A new single by former Beach Boy Brian Wilson will be delivered to four radio stations via the Net, according to Giant Records and Liquid Audio.

3 min read
A new single by former Beach Boy Brian Wilson will be delivered to four radio stations via the Net, Giant Records and Net music delivery technology firm Liquid Audio said today.

The participating stations--WLTW in New York, WLIT and WCKG in Chicago, and Y107 in Los Angeles--will digitally download the track, "Your Imagination," and record it to CD on Hewlett-Packard's CD-Writer 7200e CD recorder (CD-R), the firms said. HP provided the CD-Rs to the radio stations for the promotion.

Although so-called remote delivery of music to radio stations through media such as satellites is not new, this is the first time it is being done via standard Internet delivery, according to Bill Woods, director of marketing communications for Liquid Audio.

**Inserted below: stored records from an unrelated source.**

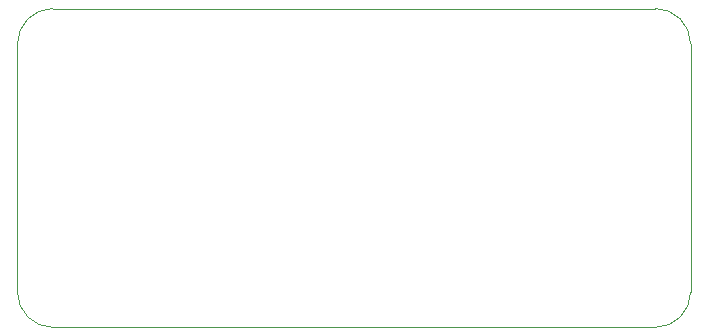
<source format=gm1>
%TF.GenerationSoftware,KiCad,Pcbnew,(7.0.0)*%
%TF.CreationDate,2023-04-14T14:14:43+01:00*%
%TF.ProjectId,CANRepIso,43414e52-6570-4497-936f-2e6b69636164,rev?*%
%TF.SameCoordinates,Original*%
%TF.FileFunction,Profile,NP*%
%FSLAX46Y46*%
G04 Gerber Fmt 4.6, Leading zero omitted, Abs format (unit mm)*
G04 Created by KiCad (PCBNEW (7.0.0)) date 2023-04-14 14:14:43*
%MOMM*%
%LPD*%
G01*
G04 APERTURE LIST*
%TA.AperFunction,Profile*%
%ADD10C,0.100000*%
%TD*%
G04 APERTURE END LIST*
D10*
X115000000Y-83000000D02*
X166000000Y-83000000D01*
X166000000Y-110000000D02*
G75*
G03*
X169000000Y-107000000I0J3000000D01*
G01*
X115000000Y-83000000D02*
G75*
G03*
X112000000Y-86000000I0J-3000000D01*
G01*
X115000000Y-110000000D02*
X166000000Y-110000000D01*
X169000000Y-107000000D02*
X169000000Y-86000000D01*
X112000000Y-107000000D02*
G75*
G03*
X115000000Y-110000000I3000000J0D01*
G01*
X112000000Y-86000000D02*
X112000000Y-107000000D01*
X169000000Y-86000000D02*
G75*
G03*
X166000000Y-83000000I-3000000J0D01*
G01*
M02*

</source>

Record companies "burn thousands of [promotional, single] discs, then go to the expense of hiring a courier like FedEx to deliver them," Woods said. "Now you can cut that time--not to mention the expense--down to a fraction by delivering over the Internet."

The music industry has been faced with a paradox with the advent of the Net. On one hand, the Net offers a new, relatively inexpensive distribution model as well as further channels for sales. On the other hand, the Net has presented a threat on a few fronts: Widespread international piracy has found a new home on the Net. Also, independent artists who were unable to compete with the tremendous resources of record companies now have the Net as a means to promote themselves. Sites such as the Internet Underground Music Archive have provided an outlet for these independent acts.

Although Liquid Audio is hoping this promotion will lead to other record companies and radio stations adopting the practice, the radio industry is known for being slow to invest in new technology, said Stephen Page, a former DJ who is Liquid Audio's director of broadcast interface.

"Radio traditionally doesn't spend money on anything," Page noted. "They went kicking and screaming into the computer age. It took three to four years before radio started making the transition from records to CDs."

However, Page and Woods pointed out that most stations now have computers, and many have high-speed Net connections and even Web sites of their own. For those radio stations that do want the technology to burn promotional singles onto CDs, CD-Rs such as the one being used by the radio stations in the Brian Wilson promotion cost about $400. "That's not exactly a huge cash outlay, even for radio," Page said.

But the stations that are resistant to the new technology can still take advantage of Internet delivery of singles, he added.

The Liquid Express music delivery system by Liquid Audio--a business-to-business technology that includes encryption and digital watermarking--will allow radio stations to convert the singles into .wav files and "dub them onto tape, onto a hard drive, or burn them onto a CD," Page said. The tape he referred to also is used by many stations for commercials.

If Net delivery does catch on, radio stations could be lured into adopting it by record companies offering the promotional singles first to stations that will download them, Woods said. For instance, the Wilson single will be available to the four participating stations tomorrow; other stations won't get it in the mail for two weeks.

Also on the Net music front today, N2K said its Music Boulevard store will be a featured retailer on the Microsoft Plaza online mall. Terms of the deal were not disclosed.